Fara Sabina presenta il marchio Deco

deco farta sabinaStamattina, all’interno della Fiera di Farfa, l’Amministrazione comunale di Fara in Sabina ha presentato il proprio marchio Deco – acronimo di “denominazione comunale”. Il 26 novembre, infatti, il consiglio comunale di Fara in Sabina ha approvato il regolamento per la valorizzazione delle attività agroalimentari tradizionali locali, con il quale si istituisce il marchio stesso. Presenti anche il deputato Oreste Pastorelli, Stefano Martini (Gal Sabino) e rappresentanti delle associazioni di categoria degli agricoltori.

«Una sorta di “made in Fara” per i prodotti tipici locali – spiega l’assessore Marco Marinangeli – nato per tutelare e la valorizzare quel patrimonio che costituisce una risorsa di valore economico, culturale e turistico. Il marchio nasce per favorire lo sviluppo economico, investendo sui frutti della nostra terra e sul sapiente lavoro dell’uomo. Grazie a questo strumento si potranno censire e valorizzare quei prodotti agroalimentari e le tradizioni legate alla storia e alla cultura del territorio, così da promuoverli e garantirne la sopravvivenza. Uno strumento di promozione dell’immagine della città, da cui possono derivare occasione di marketing territoriale con ricadute positive sull’intera comunità. Ora subito la nomina della commissione di esperti che entro un anno ci darà il primo disciplinare, che sarà per l’olio extravergine d’oliva».

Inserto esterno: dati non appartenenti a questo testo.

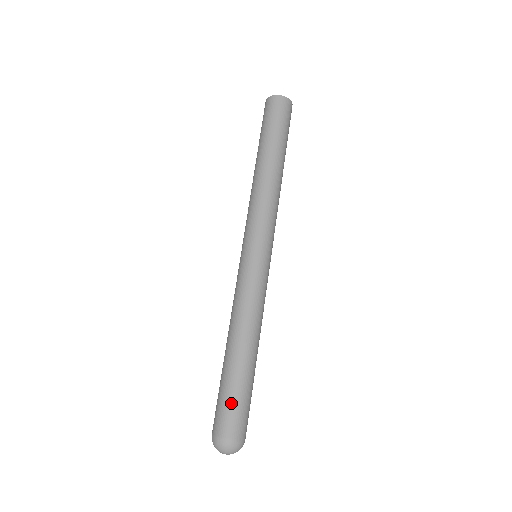
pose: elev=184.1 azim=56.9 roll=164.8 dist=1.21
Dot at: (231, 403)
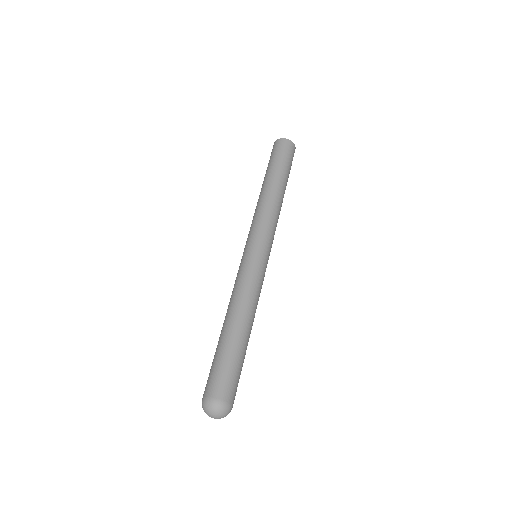
Dot at: (216, 368)
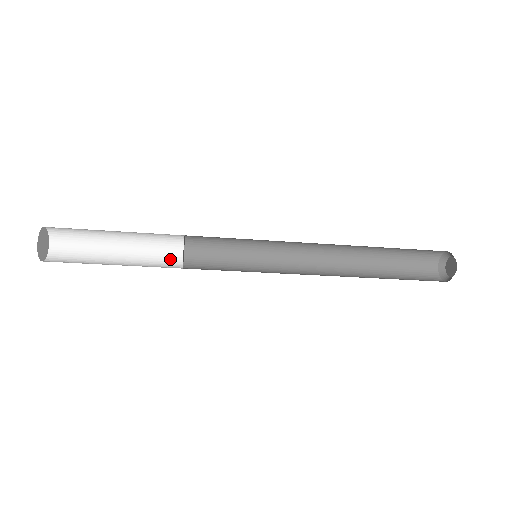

«L’economia di questa città – sottolinea il sindaco Davide Basilicata – è legata a doppio filo all’agricoltura. Puntare sul turismo gastronomico significa anche dotarsi di uno strumento come il marchio Deco, che è la carta d’identità di un prodotto ed è utilissimo per legarlo ufficialmente ed inequivocabilmente al proprio territorio. Fara in Sabina si identifica con l’olio ma andremo oltre. Faremo una ricerca per recuperare e valorizzare quei prodotti che magari sono rimasti custoditi da poche famiglie e che quindi rischiano di scomparire per sempre. Gli archivi storici di Farfa e quello comunale possono aiutarci molto in questo lavoro. Insomma, un bel passo in avanti in un settore che è cresciuto nonostante la crisi».